Petitioners, Ralph Bennett and Mary Bennett, his wife, petitioned the court, on September 5, 1951, to adopt Donna Lynn Pior, then aged four years. They alleged that the child's mother, Faye Pior, sister of petitioner Mary Bennett, was killed in an accident in April, 1951; that at that time Donald Pior, father of the child, was separated and divorced from his wife and living in New Mexico; and that he gave his consent to the adoption by petitioners. It appears that thereafter the matter was referred to the Fresno County Department of Public Welfare, a co-adoption agency, for the purpose of investigating and reporting, under the provisions of section 225m of the Civil Code, as it then existed. That agency then reported to the court that the minor's father refused to consent to such adoption by petitioners, and that the agency recommended denial of the petition.
The investigation showed that the minor, due to an injury suffered by the mother, was placed temporarily in petitioners' home when the child was about 18 months of age; that it remained there about five months and later was removed by the mother, and was again placed in petitioners' home about three years prior to the rendering of the report; that the mother lived in petitioners' home for a period of time; that the child saw her father when she was eight months old, but was not acquainted with him to any great extent; that following the mother's death the father wired petitioners consenting to their temporary custody until further arrangements could be made; that the father paid petitioners $25 per month for the minor's care, and that he paid a like sum to the mother following their separation and until her death.

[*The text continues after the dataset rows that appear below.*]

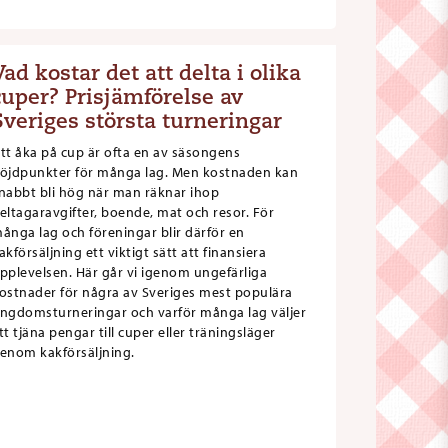
Vad kostar det att delta i olika
cuper? Prisjämförelse av
Sveriges största turneringar
tt åka på cup är ofta en av säsongens
öjdpunkter för många lag. Men kostnaden kan
nabbt bli hög när man räknar ihop
eltagaravgifter, boende, mat och resor. För
ånga lag och föreningar blir därför en
akförsäljning ett viktigt sätt att finansiera
pplevelsen. Här går vi igenom ungefärliga
ostnader för några av Sveriges mest populära
ngdomsturneringar och varför många lag väljer
tt tjäna pengar till cuper eller träningsläger
enom kakförsäljning.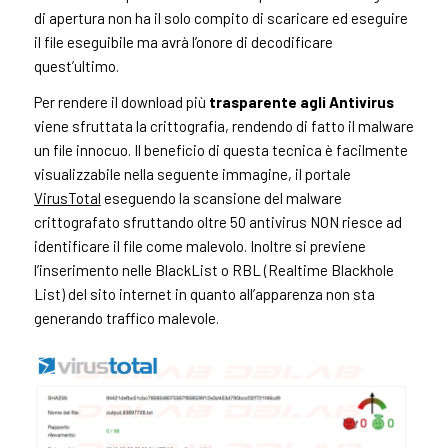
di apertura non ha il solo compito di scaricare ed eseguire
il file eseguibile ma avrà l’onore di decodificare
quest’ultimo.
Per rendere il download più
trasparente agli Antivirus
viene sfruttata la crittografia, rendendo di fatto il malware
un file innocuo. Il beneficio di questa tecnica è facilmente
visualizzabile nella seguente immagine, il portale
VirusTotal
eseguendo la scansione del malware
crittografato sfruttando oltre 50 antivirus NON riesce ad
identificare il file come malevolo. Inoltre si previene
l’inserimento nelle BlackList o RBL (Realtime Blackhole
List) del sito internet in quanto all’apparenza non sta
generando traffico malevole.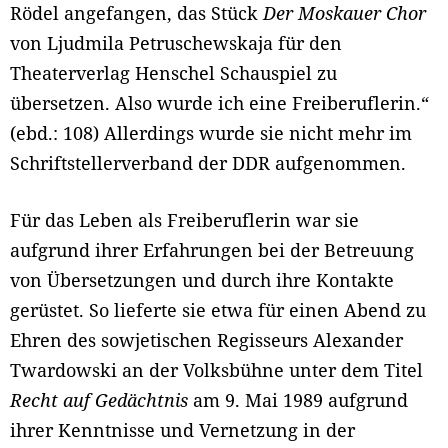
Rödel angefangen, das Stück
Der Moskauer Chor
von Ljudmila Petruschewskaja für den
Theaterverlag Henschel Schauspiel zu
übersetzen. Also wurde ich eine Freiberuflerin.“
(ebd.: 108) Allerdings wurde sie nicht mehr im
Schriftstellerverband der DDR aufgenommen.
Für das Leben als Freiberuflerin war sie
aufgrund ihrer Erfahrungen bei der Betreuung
von Übersetzungen und durch ihre Kontakte
gerüstet. So lieferte sie etwa für einen Abend zu
Ehren des sowjetischen Regisseurs Alexander
Twardowski an der Volksbühne unter dem Titel
Recht auf Gedächtnis
am 9. Mai 1989 aufgrund
ihrer Kenntnisse und Vernetzung in der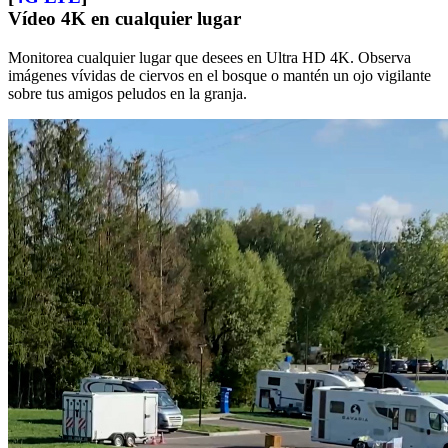
Vídeo 4K en cualquier lugar
Monitorea cualquier lugar que desees en Ultra HD 4K. Observa
imágenes vívidas de ciervos en el bosque o mantén un ojo vigilante
sobre tus amigos peludos en la granja.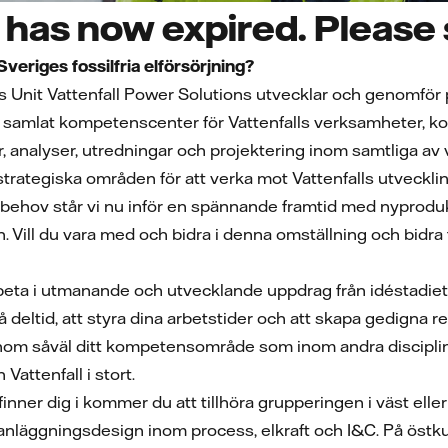
has now expired. Please s
 Sveriges fossilfria elförsörjning?
Unit Vattenfall Power Solutions utvecklar och genomför p
ett samlat kompetenscenter för Vattenfalls verksamheter, k
, analyser, utredningar och projektering inom samtliga av 
rategiska områden för att verka mot Vattenfalls utveckling 
ehov står vi nu inför en spännande framtid med nyprodukt
 Vill du vara med och bidra i denna omställning och bidra ti
beta i utmanande och utvecklande uppdrag från idéstadiet t
på deltid, att styra dina arbetstider och att skapa gedigna 
om såväl ditt kompetensområde som inom andra discipliner.
Vattenfall i stort.
inner dig i kommer du att tillhöra grupperingen i väst elle
läggningsdesign inom process, elkraft och I&C. På östk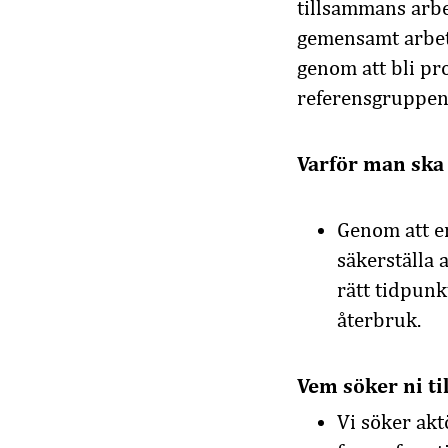
tillsammans arbet
gemensamt arbet
genom att bli pro
referensgruppen
Varför man ska 
Genom att en
säkerställa a
rätt tidpunk
återbruk.
Vem söker ni til
Vi söker akt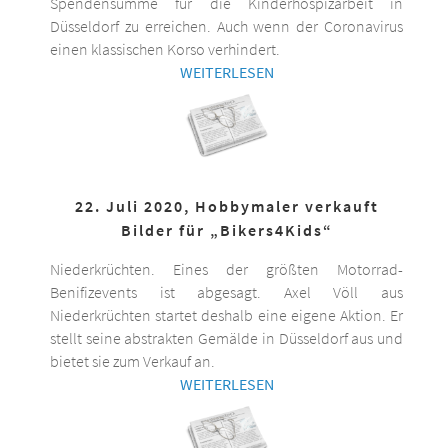
Spendensumme für die Kinderhospizarbeit in
Düsseldorf zu erreichen. Auch wenn der Coronavirus
einen klassischen Korso verhindert.
WEITERLESEN
22. Juli 2020, Hobbymaler verkauft
Bilder für „Bikers4Kids“
Niederkrüchten. Eines der größten Motorrad-
Benifizevents ist abgesagt. Axel Völl aus
Niederkrüchten startet deshalb eine eigene Aktion. Er
stellt seine abstrakten Gemälde in Düsseldorf aus und
bietet sie zum Verkauf an.
WEITERLESEN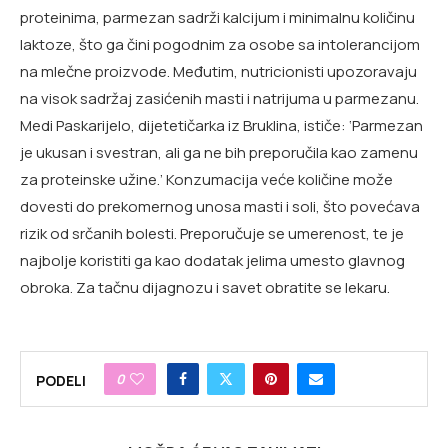
proteinima, parmezan sadrži kalcijum i minimalnu količinu
laktoze, što ga čini pogodnim za osobe sa intolerancijom
na mlečne proizvode. Međutim, nutricionisti upozoravaju
na visok sadržaj zasićenih masti i natrijuma u parmezanu.
Medi Paskarijelo, dijetetičarka iz Bruklina, ističe: ‘Parmezan
je ukusan i svestran, ali ga ne bih preporučila kao zamenu
za proteinske užine.’ Konzumacija veće količine može
dovesti do prekomernog unosa masti i soli, što povećava
rizik od srčanih bolesti. Preporučuje se umerenost, te je
najbolje koristiti ga kao dodatak jelima umesto glavnog
obroka. Za tačnu dijagnozu i savet obratite se lekaru.
0
PODELI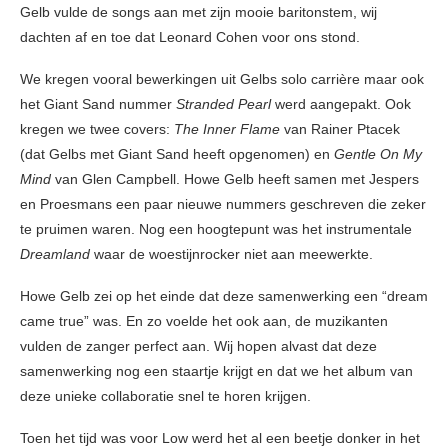
Gelb vulde de songs aan met zijn mooie baritonstem, wij
dachten af en toe dat Leonard Cohen voor ons stond.
We kregen vooral bewerkingen uit Gelbs solo carrière maar ook
het Giant Sand nummer
Stranded
Pearl
werd aangepakt. Ook
kregen we twee covers:
The Inner Flame
van Rainer Ptacek
(dat Gelbs met Giant Sand heeft opgenomen) en
Gentle
On My
Mind
van Glen Campbell. Howe Gelb heeft samen met Jespers
en Proesmans een paar nieuwe nummers geschreven die zeker
te pruimen waren. Nog een hoogtepunt was het instrumentale
Dreamland
waar de woestijnrocker niet aan meewerkte.
Howe Gelb zei op het einde dat deze samenwerking een “dream
came true” was. En zo voelde het ook aan, de muzikanten
vulden de zanger perfect aan. Wij hopen alvast dat deze
samenwerking nog een staartje krijgt en dat we het album van
deze unieke collaboratie snel te horen krijgen.
Toen het tijd was voor Low werd het al een beetje donker in het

The investigator reported that the minor's father was of Protestant faith, had completed a course of study at the University of New Mexico, and was then employed as a certified public accountant. The report showed the family background of petitioners and that they had three boys; that one son was then serving a prison term in San Quentin for armed robbery; that he was arrested at the age of 14 for truancy and petty theft; and that he had been a problem for the law-enforcing officers in Fresno for several years. The trial judge here, who had him under observation during his youth, stated in a report: ‘This boy * * * has not responded to kindness, reason, suggestion, or severity. He has shown meanness to those who would do him good, instability of temperament, and failure to respond to advice, command, or reason * * *. We recommend * * * close psychiatric observation * * * something serious may be developing * * * he may become a maniac sex slayer if his present thought trends continue.’
A probation officer's report shows another boy was involved with the law (including grand theft, petty theft and sodomy); and that a ‘dire lack of supervision of this boy's activities on the part of his parents * * * was indicated’.

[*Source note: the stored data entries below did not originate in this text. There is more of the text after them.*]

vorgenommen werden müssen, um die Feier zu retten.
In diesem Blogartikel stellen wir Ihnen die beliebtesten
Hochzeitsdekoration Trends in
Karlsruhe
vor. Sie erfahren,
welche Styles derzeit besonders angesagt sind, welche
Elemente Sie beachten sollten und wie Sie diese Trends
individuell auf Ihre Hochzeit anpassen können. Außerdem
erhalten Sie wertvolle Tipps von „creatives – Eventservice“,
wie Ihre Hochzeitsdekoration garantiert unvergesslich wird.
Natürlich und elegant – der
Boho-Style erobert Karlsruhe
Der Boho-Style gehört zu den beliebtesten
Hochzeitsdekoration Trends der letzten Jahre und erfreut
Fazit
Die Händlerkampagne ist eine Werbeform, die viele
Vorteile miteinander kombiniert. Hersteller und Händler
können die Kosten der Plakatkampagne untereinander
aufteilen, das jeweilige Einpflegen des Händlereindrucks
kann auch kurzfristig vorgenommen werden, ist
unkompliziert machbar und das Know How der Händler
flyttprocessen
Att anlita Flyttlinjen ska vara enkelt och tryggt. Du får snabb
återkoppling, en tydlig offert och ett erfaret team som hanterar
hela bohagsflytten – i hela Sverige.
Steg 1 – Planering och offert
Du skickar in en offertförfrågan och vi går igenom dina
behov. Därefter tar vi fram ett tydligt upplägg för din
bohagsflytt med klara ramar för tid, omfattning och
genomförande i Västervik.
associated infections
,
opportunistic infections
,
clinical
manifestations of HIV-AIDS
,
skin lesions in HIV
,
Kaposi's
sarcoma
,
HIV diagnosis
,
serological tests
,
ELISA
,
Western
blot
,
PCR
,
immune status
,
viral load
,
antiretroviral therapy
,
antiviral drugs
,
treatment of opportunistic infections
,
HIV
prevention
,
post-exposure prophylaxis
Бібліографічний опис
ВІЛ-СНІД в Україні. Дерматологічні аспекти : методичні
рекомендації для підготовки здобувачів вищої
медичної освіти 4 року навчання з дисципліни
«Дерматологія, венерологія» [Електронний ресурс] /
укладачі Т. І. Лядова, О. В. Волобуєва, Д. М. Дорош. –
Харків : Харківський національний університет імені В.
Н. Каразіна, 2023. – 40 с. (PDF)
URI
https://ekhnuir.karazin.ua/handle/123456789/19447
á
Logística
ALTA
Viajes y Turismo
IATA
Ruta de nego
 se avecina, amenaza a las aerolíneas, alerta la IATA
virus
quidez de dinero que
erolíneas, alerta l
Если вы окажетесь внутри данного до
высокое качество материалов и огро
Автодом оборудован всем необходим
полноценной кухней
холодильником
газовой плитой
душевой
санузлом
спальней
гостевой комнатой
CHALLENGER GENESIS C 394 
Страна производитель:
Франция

A somewhat similar report was made in reference to the backgrond of the third son. The report indicated that both petitioners were employed at times and that their financial background and ability to provide for their children was in doubt, and that the references given by petitioners gave guarded recommendations of them. However, at the hearing, considerable evidence was taken on this subject and many witnesses (19) testified in favor of petitioners' stability and high qualifications to be the adoptive parents of the child. The investigator's report described the minor's father as a conscientious and deliberate thinking person, and at the time of his interview in February, 1952, he described his marriage to the minor's mother as a ‘mistake’ and stated he did not wish to make another mistake in reference to his child's future welfare, and requested the agency to make a thorough investigation of petitioners' own children and into their financial status; that after receiving the report above mentioned, he decided he did not wish the minor adopted by petitioners and that he signed a ‘refusal to consent to the adoption’; that he stated he was coming to California and remove the child from petitioners' home, which he subsequently did do.
The agency then reported that it recognized the strong emotional tie existing between the minor and the petitioners but believed the positive factors were outweighed by the negative factors, and accordingly determined that petitioners's home was not suitable and recommended the denial of the petition.

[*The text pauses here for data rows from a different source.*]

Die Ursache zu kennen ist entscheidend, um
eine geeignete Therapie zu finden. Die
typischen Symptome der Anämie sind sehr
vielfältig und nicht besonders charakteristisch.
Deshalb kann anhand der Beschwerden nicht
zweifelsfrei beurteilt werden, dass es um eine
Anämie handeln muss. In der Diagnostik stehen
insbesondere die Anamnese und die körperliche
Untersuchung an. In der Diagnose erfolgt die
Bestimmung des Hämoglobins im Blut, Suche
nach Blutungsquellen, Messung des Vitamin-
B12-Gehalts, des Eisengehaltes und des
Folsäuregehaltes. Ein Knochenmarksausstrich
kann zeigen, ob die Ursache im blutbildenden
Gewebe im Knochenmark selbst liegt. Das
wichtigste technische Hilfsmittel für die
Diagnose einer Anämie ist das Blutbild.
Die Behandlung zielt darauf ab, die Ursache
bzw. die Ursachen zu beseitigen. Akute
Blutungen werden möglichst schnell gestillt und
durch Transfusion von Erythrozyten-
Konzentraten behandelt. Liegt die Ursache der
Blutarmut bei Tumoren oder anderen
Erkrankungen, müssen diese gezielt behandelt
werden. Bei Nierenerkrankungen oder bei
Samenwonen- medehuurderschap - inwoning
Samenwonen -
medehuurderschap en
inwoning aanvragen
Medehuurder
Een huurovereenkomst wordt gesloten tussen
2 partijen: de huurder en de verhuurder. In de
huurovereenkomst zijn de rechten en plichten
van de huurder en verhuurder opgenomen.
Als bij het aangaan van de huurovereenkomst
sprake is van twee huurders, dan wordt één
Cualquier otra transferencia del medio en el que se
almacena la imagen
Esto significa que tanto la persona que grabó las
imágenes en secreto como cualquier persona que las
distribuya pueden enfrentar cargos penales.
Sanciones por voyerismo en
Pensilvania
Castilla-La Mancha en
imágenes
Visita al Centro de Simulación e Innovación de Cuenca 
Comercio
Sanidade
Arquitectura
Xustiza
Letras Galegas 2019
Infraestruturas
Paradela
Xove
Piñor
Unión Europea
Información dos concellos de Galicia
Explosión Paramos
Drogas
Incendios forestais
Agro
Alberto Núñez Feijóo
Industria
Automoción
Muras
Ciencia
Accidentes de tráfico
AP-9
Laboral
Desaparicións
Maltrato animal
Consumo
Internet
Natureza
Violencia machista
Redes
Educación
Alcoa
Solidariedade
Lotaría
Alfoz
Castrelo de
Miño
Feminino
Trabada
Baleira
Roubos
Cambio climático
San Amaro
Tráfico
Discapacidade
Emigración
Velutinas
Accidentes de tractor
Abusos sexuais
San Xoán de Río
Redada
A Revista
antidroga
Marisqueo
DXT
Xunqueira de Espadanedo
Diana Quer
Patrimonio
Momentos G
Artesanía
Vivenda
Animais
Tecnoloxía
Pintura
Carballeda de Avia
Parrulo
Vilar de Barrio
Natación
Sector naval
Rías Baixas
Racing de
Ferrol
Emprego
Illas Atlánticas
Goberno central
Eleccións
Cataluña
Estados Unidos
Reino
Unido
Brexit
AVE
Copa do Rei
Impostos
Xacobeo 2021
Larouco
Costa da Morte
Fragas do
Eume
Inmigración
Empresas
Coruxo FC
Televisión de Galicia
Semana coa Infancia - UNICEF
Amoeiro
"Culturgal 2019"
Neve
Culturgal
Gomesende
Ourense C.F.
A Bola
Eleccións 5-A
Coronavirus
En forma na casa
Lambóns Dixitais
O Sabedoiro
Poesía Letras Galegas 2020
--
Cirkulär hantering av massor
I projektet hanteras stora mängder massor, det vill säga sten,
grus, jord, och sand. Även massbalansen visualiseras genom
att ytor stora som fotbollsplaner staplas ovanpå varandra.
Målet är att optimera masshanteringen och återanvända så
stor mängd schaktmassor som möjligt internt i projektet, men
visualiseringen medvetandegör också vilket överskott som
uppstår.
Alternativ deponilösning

It appearing to the court that petitioners had not obtained a duly authenticated consent to adoption by the parent, as provided by section 226 of the Civil Code, it was about to deny the petition under the authority of Matter of Cozza, 163 Cal. 514, 522, 126 P. 161, when counsel for petitioners moved the court, and the court allowed him, to amend the petition to conform to the proof, reciting that the father had executed a relinquishment of the custody of the minor child to the adoption agency under the provisions of section 224m of the Civil Code, and accordingly requested the court to grant the adoption to petitioners, notwithstanding the negative report of the adoption agency.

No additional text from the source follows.